Hi @natalyjazzviolin, did you manage to get anywhere with this?
Yes - I have a few questions for you!
What are you using as the cursor field?
Have you made changes to the schema? If so, you’ll need to run a full refresh-overwrite sync as the incremental sync mode is not able to handle source schema changes yet.
Here’s the doc on the known limitations of this sync mode:
OK, thanks for that info! Could you please give me the complete logs, if we don’t find anything wrong in them I’ll escalate this to GitHub!
Hi @natalyjazzviolin, apologies for the delay, I was OOO.
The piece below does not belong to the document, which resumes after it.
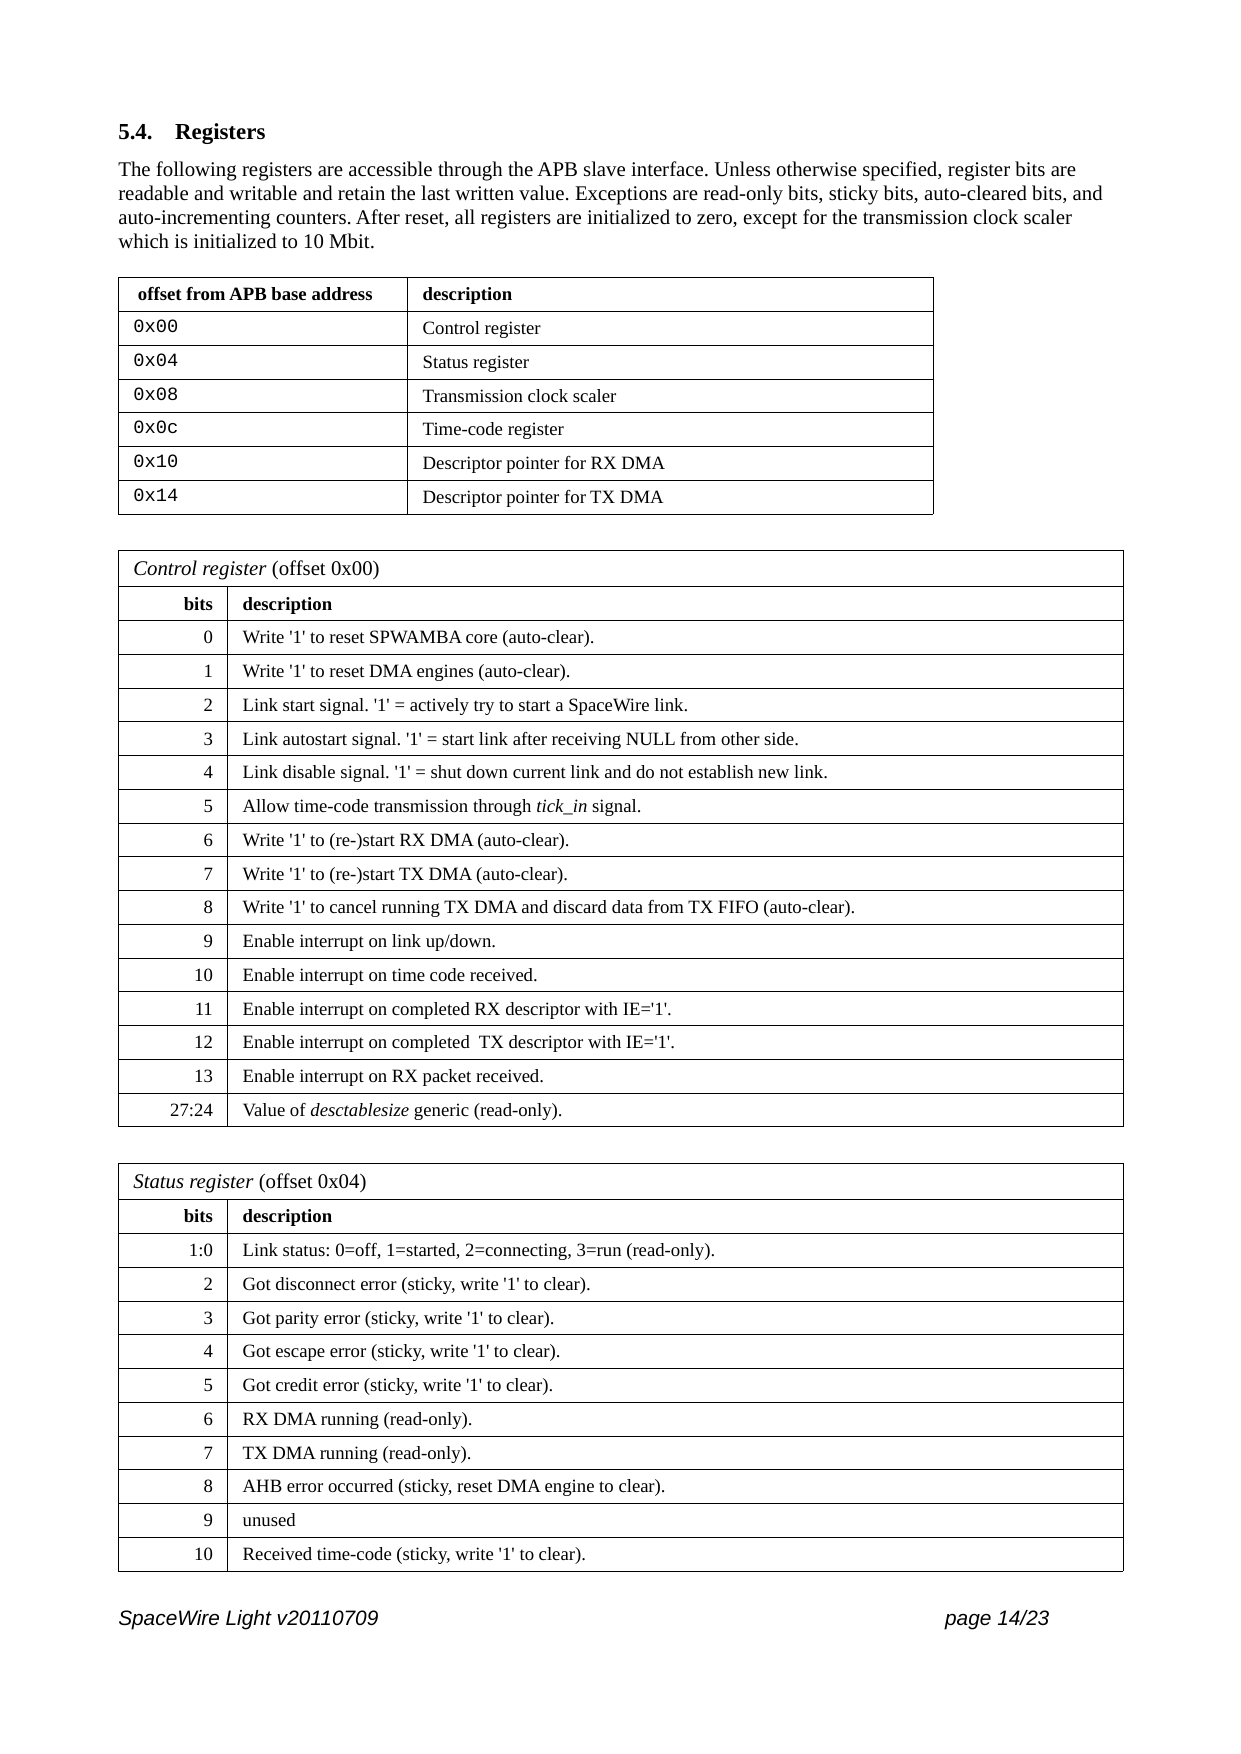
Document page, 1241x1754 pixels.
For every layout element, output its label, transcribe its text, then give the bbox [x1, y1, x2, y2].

Please find the most recent sync log attached. I have double checked and this specific sync also led to duplication. Note that this sync also includes the replication of two other streams too (sponsored_brands_report_stream and sponsored_brands_video_report_stream).
fecfc023_e2b2_4c0f_806a_3adf7767b53e_logs_26_txt.txt (764.3 KB)
Hi @natalyjazzviolin, hope you’re well! I was wondering if you’ve had a chance to look into the above? Thanks!!
Hi @natalyjazzviolin – Will this issue be addressed any further?
Hi! I apologize for the delay - we had a lot of inquiries for Hacktoberfest, but now should be getting back to the normal rhythm of things! I’ve made a GitHub issue for your ticket here:
It’s been triaged to the correct team and I’ll inquire to see who can follow up on it!